1. Maintain A Smoking Diary
The arduous journey of quitting the habit starts with you and your willpower. You have to be strong and constantly reaffirm that you can do this! Record your smoking pattern, keep track of how many times you smoke in a day. Do not be vague, set down short term goals and the plans leading up to them. Remember, you cannot quit smoking in one day, it is a gradual process. Keep reducing the number of cigarettes one by one until it becomes a habit and does not feel forced. Keeping a smoking diary will help you understand what kind of social environments you tend to associate with smoking, whether you are a heavy or social smoker. This is the first step to help gain perspective on the type of therapies you should adopt in order to quit smoking.
2. Know What Triggers You Into Smoking
Identifying and mapping triggers can help you set alternatives to every trigger. People often turn to cigarettes when they are sad, angry, lonely or panicked. Your peers might trigger smoking or you may be conditioned to (out of routine) to crave a smoke after meals or when tired. When you are surrounded by people who smoke do not given into peer pressure and simply inform that you are trying to quit. If the post-meal urge to smoke kicks in, restrict yourself! Replace it with a delicious and healthy dessert, fruits or even a gum. Switching to non-alcoholic drinks can also reduce the chances of smoking.
3. Foods Which Help You Quit Smoking
Certain foods can reduce your craving for a cigarette. Smoking damages the neuroreceptors in your mouth and dulls the sense of taste. Within two weeks of quitting, the taste buds go back to functioning normally. A protip is to grab a glass of milk every time you hanker for a cigarette; the taste of milk worsens the taste of cigarettes and it will prevent you from smoking. Frozen grapes and cinnamon sticks are other alternatives. Trying to quit opens you up to sugar cravings and frozen grapes are perfect to quench those. Sucking on cinnamon sticks gives a good strong taste for a long time. Cinnamon sticks can also be replayed by carrot and celery sticks. The key is to keep your hands and mouth occupied to simulate the action of smoking. Consider adding fibrous food such as beans and oatmeal to your smoke-free diet. Eat meals packed with all the food groups and drink lots of water.
4. Medication and Therapy
If you are an avid smoker who has failed several attempts to quit; consult a physician and join a therapy group. USFDA has approved anti-smoking treatments such as nicotine replacement therapy which is characterized by replacing the nicotine found in cigarettes with that found (in very low doses) in medically approved nicotine gum, nasal sprays, patches, inhaler, patches, lozenges, etc. This eases patients out of tobacco nicotine dependency and addiction. Some non-nicotine medication includes Bupropion and Varenicline; to be used on prescription for a short term.
Exercise makes your body produce endorphins and keeps smoke cravings at bay. Even a five-minute workout, a brisk walk or a short yoga session contributes a lot to keep you off cigarettes.
6. Alternative Methods
Hypnosis, acupuncture, behavioural therapy and motivational therapies have been very beneficial in helping smokers quit. Hypnosis puts you in a relaxed state and makes resolving to quit easier. Acupuncture is one of the oldest techniques which triggers the release of endorphins and relaxes the body, thus managing nicotine withdrawal symptoms.

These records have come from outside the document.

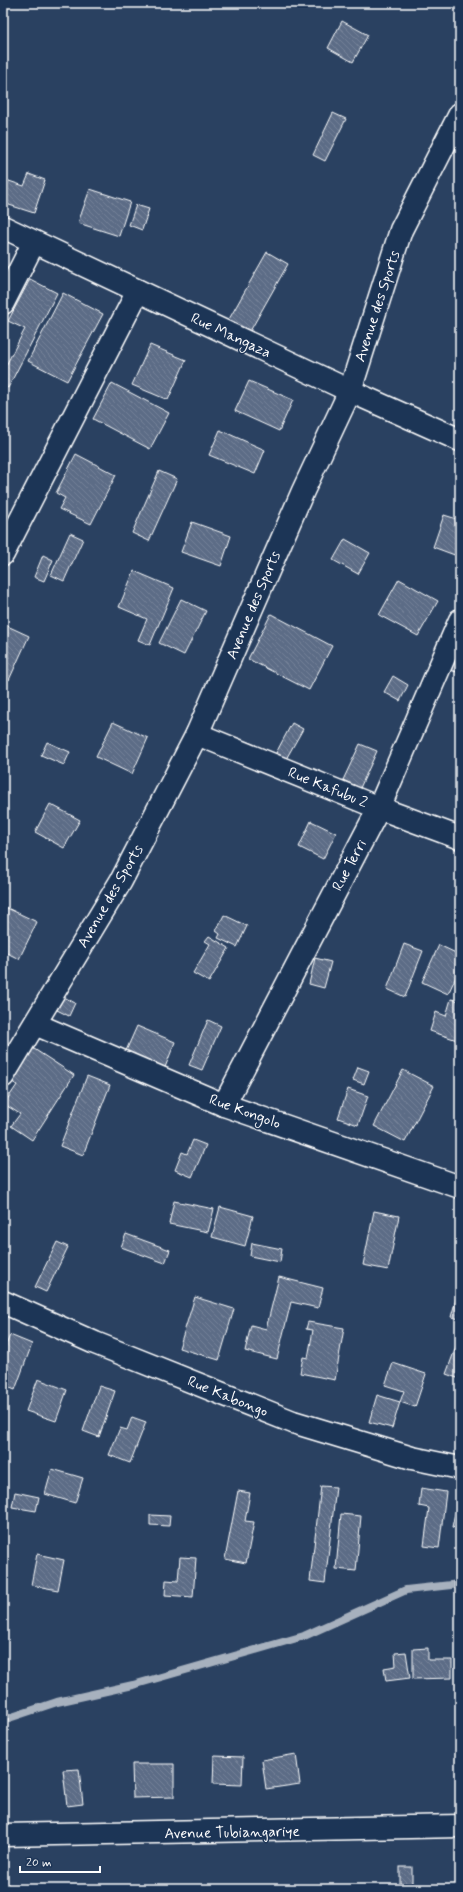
<svg xmlns="http://www.w3.org/2000/svg" width="463" height="1892" font-family="Mynerve,sans-serif">
<style>
.lines{fill:none;stroke-linecap:round;stroke-linejoin:round}
.stream{stroke:#a7b1be;stroke-width:8}
.building{fill:url(#building-back-hatch);stroke:#fff}
.minor-casing{stroke:#fff;stroke-width:25}
.tertiary-casing{stroke:#fff;stroke-width:25}
.minor{stroke:#1d3557;stroke-width:22}
.tertiary{stroke:#1d3557;stroke-width:22}
.labels{text-anchor:middle;stroke-width:3;stroke-linejoin:round;paint-order:stroke}
.street-label{font-size:15px;fill:#fff;stroke:#1d3557}
</style>
<defs>
<pattern id="building-back-hatch" width="6" height="6" patternUnits="userSpaceOnUse"><rect width="6" height="6" fill="#5b6c86"/><path d="M-1 5l2 2M0 0l6 6M5-1l2 2" fill="none" stroke="#748298"/></pattern>
</defs>
<rect width="100%" height="100%" fill="#2a4161"/>
<filter id="ink" filterUnits="userSpaceOnUse"><feTurbulence type="fractalNoise" baseFrequency=".025" numOctaves="2"/><feDisplacementMap in="SourceGraphic" scale="8" xChannelSelector="R" yChannelSelector="G"/><feConvolveMatrix kernelMatrix="1 2 1 2 8 2 1 2 1" color-interpolation-filters="sRGB"/></filter>
<g filter="url(#ink)">
<g class="lines">
<polyline class="stream" points="3,1720 57,1702 133,1685 304,1636 406,1590 460,1584"/>
</g>
<g class="building">
<polygon points="342,21 368,35 353,62 328,48"/>
<polygon points="333,113 346,119 325,161 313,155"/>
<polygon points="29,174 45,180 34,213 3,203 3,179 24,186"/>
<polygon points="90,189 130,202 119,236 78,223"/>
<polygon points="136,205 149,209 142,230 129,225"/>
<polygon points="267,252 288,264 249,333 228,321"/>
<polygon points="30,279 57,293 8,388 3,385 3,371 25,329 8,321"/>
<polygon points="63,293 103,314 67,381 28,361"/>
<polygon points="150,345 186,360 168,400 132,385"/>
<polygon points="249,381 293,400 279,431 235,411"/>
<polygon points="112,383 169,413 150,449 93,419"/>
<polygon points="220,430 265,450 255,474 209,455"/>
<polygon points="76,454 116,475 91,524 59,509 65,498 56,493"/>
<polygon points="159,471 177,479 149,541 132,533"/>
<polygon points="444,515 460,520 460,557 433,547"/>
<polygon points="192,522 231,536 221,566 181,552"/>
<polygon points="70,533 83,539 64,581 51,575"/>
<polygon points="345,539 370,553 358,574 333,560"/>
<polygon points="43,555 53,560 44,581 34,577"/>
<polygon points="134,571 174,588 150,645 138,640 147,619 119,607"/>
<polygon points="399,579 438,601 418,636 379,615"/>
<polygon points="181,599 206,611 184,655 159,643"/>
<polygon points="271,614 332,646 309,690 248,659"/>
<polygon points="3,624 29,636 9,680 3,677"/>
<polygon points="453,646 460,648 460,673 446,669"/>
<polygon points="393,676 408,685 400,701 384,692"/>
<polygon points="113,722 148,738 132,774 96,757"/>
<polygon points="292,723 303,729 286,759 276,753"/>
<polygon points="47,742 70,752 64,765 41,755"/>
<polygon points="360,744 377,751 360,788 343,780"/>
<polygon points="50,804 80,820 64,848 35,832"/>
<polygon points="311,821 336,833 323,859 299,847"/>
<polygon points="3,906 37,922 19,959 3,951"/>
<polygon points="224,915 247,926 237,947 218,938 220,934 216,931"/>
<polygon points="209,936 229,948 209,982 193,973 210,944 205,941"/>
<polygon points="404,944 423,951 405,997 387,989"/>
<polygon points="439,945 460,955 460,968 448,994 422,982"/>
<polygon points="315,958 331,962 324,988 309,984"/>
<polygon points="64,997 75,1003 69,1016 57,1010"/>
<polygon points="451,999 460,1001 460,1041 430,1031 436,1012 446,1016"/>
<polygon points="208,1020 221,1026 202,1070 189,1065"/>
<polygon points="137,1026 175,1042 164,1070 125,1053"/>
<polygon points="31,1047 74,1075 32,1140 11,1126 20,1114 4,1104 17,1085 9,1080"/>
<polygon points="358,1067 369,1071 364,1084 353,1080"/>
<polygon points="403,1070 434,1086 405,1142 374,1126"/>
<polygon points="87,1076 110,1085 83,1155 60,1146"/>
<polygon points="348,1089 368,1096 358,1125 338,1118"/>
<polygon points="193,1140 206,1145 192,1177 175,1170 182,1152 187,1154"/>
<polygon points="174,1201 214,1209 208,1232 169,1224"/>
<polygon points="220,1207 253,1216 245,1246 212,1237"/>
<polygon points="374,1211 399,1216 388,1270 363,1265"/>
<polygon points="126,1234 170,1250 165,1263 121,1247"/>
<polygon points="57,1242 68,1247 46,1292 35,1287"/>
<polygon points="252,1243 282,1249 280,1262 250,1256"/>
<polygon points="279,1277 323,1288 318,1308 291,1302 277,1359 245,1351 251,1325 266,1329"/>
<polygon points="460,1285 460,1319 451,1317"/>
<polygon points="195,1297 234,1309 219,1360 179,1348"/>
<polygon points="308,1322 344,1328 335,1380 300,1373 303,1357 308,1358 313,1330 306,1329"/>
<polygon points="10,1335 32,1344 15,1390 3,1385 3,1353"/>
<polygon points="457,1344 460,1345 460,1379 446,1374"/>
<polygon points="393,1363 426,1374 415,1407 400,1402 404,1391 385,1385"/>
<polygon points="38,1379 67,1390 56,1421 26,1411"/>
<polygon points="99,1386 115,1391 99,1437 83,1431"/>
<polygon points="377,1395 400,1402 392,1428 369,1422"/>
<polygon points="132,1417 146,1422 130,1463 109,1455 120,1428 127,1430"/>
<polygon points="52,1469 83,1478 75,1503 45,1494"/>
<polygon points="321,1486 336,1487 325,1583 310,1581"/>
<polygon points="421,1488 446,1492 439,1548 424,1546 429,1508 419,1506"/>
<polygon points="238,1491 250,1493 245,1521 254,1522 246,1563 225,1559"/>
<polygon points="15,1492 39,1497 36,1511 12,1507"/>
<polygon points="457,1504 460,1505 460,1529 452,1527"/>
<polygon points="341,1514 361,1516 356,1571 336,1569"/>
<polygon points="150,1515 170,1516 169,1526 150,1525"/>
<polygon points="37,1554 64,1560 58,1590 31,1585"/>
<polygon points="180,1557 196,1558 193,1597 165,1595 166,1580 178,1581"/>
<polygon points="428,1648 428,1660 452,1660 452,1678 413,1679 413,1649"/>
<polygon points="406,1652 410,1678 386,1681 384,1668 396,1666 395,1653"/>
<polygon points="296,1754 300,1784 266,1789 262,1760"/>
<polygon points="214,1756 243,1757 242,1785 213,1784"/>
<polygon points="132,1764 174,1764 174,1797 133,1798"/>
<polygon points="79,1769 83,1804 67,1806 63,1770"/>
<rect x="400" y="1867" width="12" height="22"/>
</g>
<g class="lines">
<g class="minor-casing">
<g id="minor">
<polyline points="3,227 350,391 460,440"/>
<polyline points="3,303 34,242"/>
<polyline points="3,554 138,291"/>
<polyline points="197,734 379,808 460,838"/>
<polyline points="35,1024 224,1105 460,1187"/>
<polyline points="224,1105 379,808 460,620"/>
<polyline points="3,1302 95,1343 293,1422 412,1458 460,1468"/>
<polyline points="3,1835 460,1826"/>
</g>
</g>
<g class="tertiary-casing">
<polyline id="tertiary" points="3,1076 121,881 197,734 303,491 350,391 401,230 460,114"/>
</g>
<use href="#minor" class="minor"/>
<use href="#tertiary" class="tertiary"/>
</g>
</g>
<g class="labels">
<g class="street-label">
<text transform="translate(377 306) rotate(-72)" y="5">Avenue des Sports</text>
<text transform="translate(231 335) rotate(25)" y="5">Rue Mangaza</text>
<text transform="translate(253 605) rotate(-67)" y="5">Avenue des Sports</text>
<text transform="translate(328 787) rotate(22)" y="5">Rue Kafubu 2</text>
<text transform="translate(349 865) rotate(-62)" y="5">Rue Terri</text>
<text transform="translate(110 896) rotate(-60)" y="5">Avenue des Sports</text>
<text transform="translate(245 1111) rotate(20)" y="5">Rue Kongolo</text>
<text transform="translate(228 1396) rotate(22)" y="5">Rue Kabongo</text>
<text transform="translate(232 1832) rotate(-1)" y="5">Avenue Tubiangariye</text>
</g>
</g>
<rect width="463" height="1892" fill="none" stroke="#1d3557" stroke-width="16"/>
<rect x="8" y="8" width="447" height="1876" fill="none" stroke="#fff" stroke-width="1.5" filter="url(#ink)"/>
<path d="M20 1866v6h80v-6" fill="none" stroke="#ffffff" stroke-width="2"/>
<text x="26" y="1866" font-size="12" fill="#ffffff" stroke="#1d3557" stroke-width="3" paint-order="stroke">20 m</text>
</svg>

7. Surround Yourself With Non-Smokers
Surrounding yourself with people who do not smoke will keep you temptation under check. These people will positively influence you to give up smoking for good and keep your habits in control.

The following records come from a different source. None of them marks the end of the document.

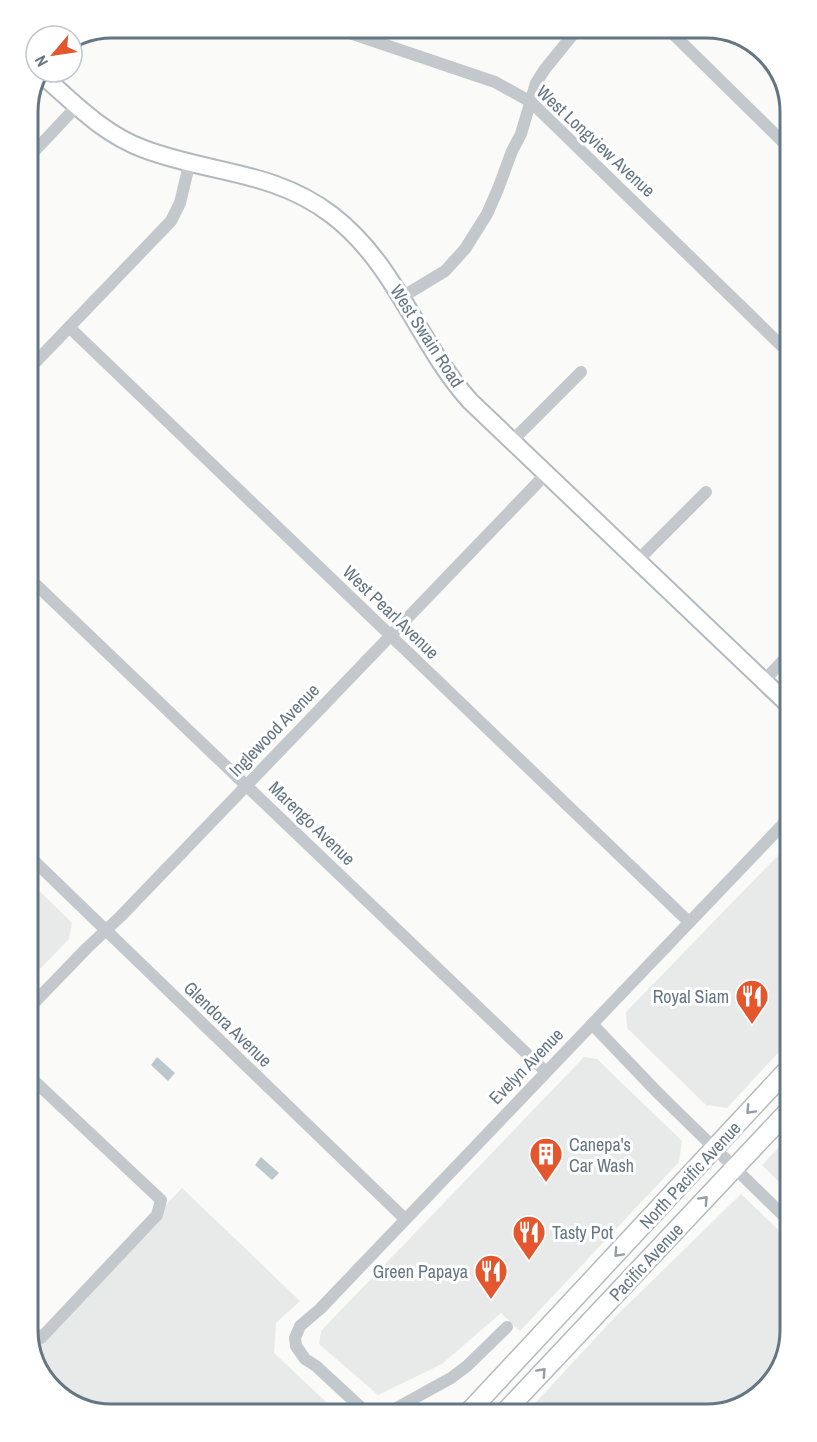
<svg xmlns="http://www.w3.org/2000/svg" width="817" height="1442" font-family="'Archivo Narrow',sans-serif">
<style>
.built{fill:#e8e9e9}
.water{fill:#bbc7cb}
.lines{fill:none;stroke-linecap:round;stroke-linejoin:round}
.secondary-casing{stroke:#b3babf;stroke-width:20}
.primary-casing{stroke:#b5babe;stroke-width:21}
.street{stroke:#c3c8cc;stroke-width:12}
.secondary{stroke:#fff;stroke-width:16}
.primary{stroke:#fff;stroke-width:18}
.oneway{stroke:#939fa8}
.labels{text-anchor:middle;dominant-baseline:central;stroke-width:6;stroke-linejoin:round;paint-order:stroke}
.street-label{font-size:18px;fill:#657683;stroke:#fff}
.poi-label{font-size:18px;fill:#657683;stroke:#fff;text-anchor:end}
.rim{fill:none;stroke:#657683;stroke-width:3}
</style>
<rect width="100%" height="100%" fill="#fafaf8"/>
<g class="built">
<polygon points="790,843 790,1040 727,1108 706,1105 627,1028 626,1012"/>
<polygon points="27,879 72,923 69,939 27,982"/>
<polygon points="584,1057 597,1059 682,1141 679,1162 520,1331 501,1313 442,1364 378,1395 319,1344 321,1331"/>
<polygon points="790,1135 790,1193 762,1165"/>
<polygon points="182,1188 300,1301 276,1323 274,1353 340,1415 107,1415 65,1401 36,1367 31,1347"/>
<polygon points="741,1194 790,1241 790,1331 781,1360 758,1385 762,1389 742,1406 705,1415 524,1415 615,1317"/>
</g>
<g class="water">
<polygon points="157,1057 175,1073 168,1081 151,1065"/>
<polygon points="261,1157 279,1173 272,1180 255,1165"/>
</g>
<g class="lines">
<defs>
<path id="secondary" d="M42,75C74,103 103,134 144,149C210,174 273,170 332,215C397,265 417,342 470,401L790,706"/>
<g id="primary">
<polyline points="466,1415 790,1067"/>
<polyline points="502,1415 790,1109"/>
</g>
</defs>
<use href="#secondary" class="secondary-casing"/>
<use href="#primary" class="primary-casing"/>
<g class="street">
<polyline points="332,27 495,82 531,102 790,354"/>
<polyline points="666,27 790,149"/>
<polyline points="27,159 77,106"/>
<polyline points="402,297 445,271 465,249 487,214 498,189 512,151 521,134 536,83 545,69 579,27"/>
<polyline points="69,327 689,922"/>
<polyline points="27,371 171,221 180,203 190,161"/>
<polyline points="512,441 581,372"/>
<polyline points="637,561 706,492"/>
<polyline points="27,576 546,1072"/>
<polyline points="763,682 790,653"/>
<polyline points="27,854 405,1219"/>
<polyline points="27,1010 87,948 121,916 546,474"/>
<polyline points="592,1024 657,1092 790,1222"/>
<polyline points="27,1326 41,1338 157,1215 161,1200 27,1074"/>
<polyline points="369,1415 316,1366 305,1359 296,1346 295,1338 300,1326 320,1309 790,817"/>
<polyline points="388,1415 393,1410 451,1378 467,1366 507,1327"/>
</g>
<use href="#secondary" class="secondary"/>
<use href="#primary" class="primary"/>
</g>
<defs><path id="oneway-chevron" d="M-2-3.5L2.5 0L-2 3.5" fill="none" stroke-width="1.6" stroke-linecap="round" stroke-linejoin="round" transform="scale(1.5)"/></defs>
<g class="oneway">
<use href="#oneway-chevron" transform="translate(750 1110) rotate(133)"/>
<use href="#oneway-chevron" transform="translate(704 1200) rotate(-47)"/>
<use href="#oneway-chevron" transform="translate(618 1253) rotate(133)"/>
<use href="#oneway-chevron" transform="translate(542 1372) rotate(-47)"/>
</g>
<defs>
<symbol id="restaurant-pin" viewBox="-11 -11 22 30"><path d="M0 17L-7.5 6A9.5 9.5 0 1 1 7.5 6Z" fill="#e4572e" stroke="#fff"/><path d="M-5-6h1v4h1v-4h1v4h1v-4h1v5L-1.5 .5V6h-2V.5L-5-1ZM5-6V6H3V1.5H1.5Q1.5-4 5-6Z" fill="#fff"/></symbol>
<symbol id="building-pin" viewBox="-11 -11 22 30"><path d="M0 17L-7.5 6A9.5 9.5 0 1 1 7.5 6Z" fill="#e4572e" stroke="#fff"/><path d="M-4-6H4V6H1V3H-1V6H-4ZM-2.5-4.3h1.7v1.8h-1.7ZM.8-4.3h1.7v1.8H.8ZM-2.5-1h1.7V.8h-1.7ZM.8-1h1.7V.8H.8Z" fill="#fff"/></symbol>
</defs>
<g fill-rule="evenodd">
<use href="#restaurant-pin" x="733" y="977" width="38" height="52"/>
<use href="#building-pin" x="527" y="1135" width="38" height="52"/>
<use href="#restaurant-pin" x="510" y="1213" width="38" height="52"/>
<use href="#restaurant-pin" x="472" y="1252" width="38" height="52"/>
</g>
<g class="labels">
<g class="street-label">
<text transform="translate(596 141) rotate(43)">West Longview Avenue</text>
<text transform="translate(427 336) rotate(57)">West Swain Road</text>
<text transform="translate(391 612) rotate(44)">West Pearl Avenue</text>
<text transform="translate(274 730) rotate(-46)">Inglewood Avenue</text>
<text transform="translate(312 823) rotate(44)">Marengo Avenue</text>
<text transform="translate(228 1024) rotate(44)">Glendora Avenue</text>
<text transform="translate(526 1066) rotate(-46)">Evelyn Avenue</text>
<text transform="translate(690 1175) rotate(-47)">North Pacific Avenue</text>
<text transform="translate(646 1262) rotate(-47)">Pacific Avenue</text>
</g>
<g class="poi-label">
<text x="729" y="996">Royal Siam</text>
<text x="569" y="1144" text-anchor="start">Canepa's<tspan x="569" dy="21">Car Wash</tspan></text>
<text x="552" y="1232" text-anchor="start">Tasty Pot</text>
<text x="468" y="1271">Green Papaya</text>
</g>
</g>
<path d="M0 0H817V1442H0ZM112 38H706A74 74 0 0 1 780 112V1330A74 74 0 0 1 706 1404H112A74 74 0 0 1 38 1330V112A74 74 0 0 1 112 38Z" fill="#fff" fill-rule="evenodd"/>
<path class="rim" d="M112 38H706A74 74 0 0 1 780 112V1330A74 74 0 0 1 706 1404H112A74 74 0 0 1 38 1330V112A74 74 0 0 1 112 38Z"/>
<g transform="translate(54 54) rotate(241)"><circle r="28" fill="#ffffff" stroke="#c1c8cd" stroke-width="1.5"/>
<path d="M0-4.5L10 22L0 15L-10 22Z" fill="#e4572e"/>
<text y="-9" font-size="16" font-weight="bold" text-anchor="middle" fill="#657683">N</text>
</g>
</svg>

8. Coping With Nicotine Withdrawal
Cessation of smoking gives way to symptoms of nicotine withdrawal which can last for a few days to weeks. Everyone experiences different symptoms such as insomnia, tremors, restlessness, anxiety, fatigue, constipation headaches, difficulty in concentration, etc. You can seek support from peers, keep your mind busy, try mental relaxation techniques etc. Don’t worry if you slip, stop yourself from the moment things start to go downhill. Learn from your experience and don't hesitate to ask for help.